- What to do -
Arrange the listing below as a two-column CSV with the headers "rank" and "value," one row per line of the listing. Put the text before each answer under "rank" and the answer under "value," with each field quoted and any line breaks replaced by spaces.

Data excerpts
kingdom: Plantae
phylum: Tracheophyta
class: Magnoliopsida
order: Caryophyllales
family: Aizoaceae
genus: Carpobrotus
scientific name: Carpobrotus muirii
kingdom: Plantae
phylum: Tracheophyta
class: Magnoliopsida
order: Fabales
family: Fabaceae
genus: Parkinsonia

- Task answer -
rank,value
"kingdom:","Plantae"
"phylum:","Tracheophyta"
"class:","Magnoliopsida"
"order:","Caryophyllales"
"family:","Aizoaceae"
"genus:","Carpobrotus"
"scientific name:","Carpobrotus muirii"
"kingdom:","Plantae"
"phylum:","Tracheophyta"
"class:","Magnoliopsida"
"order:","Fabales"
"family:","Fabaceae"
"genus:","Parkinsonia"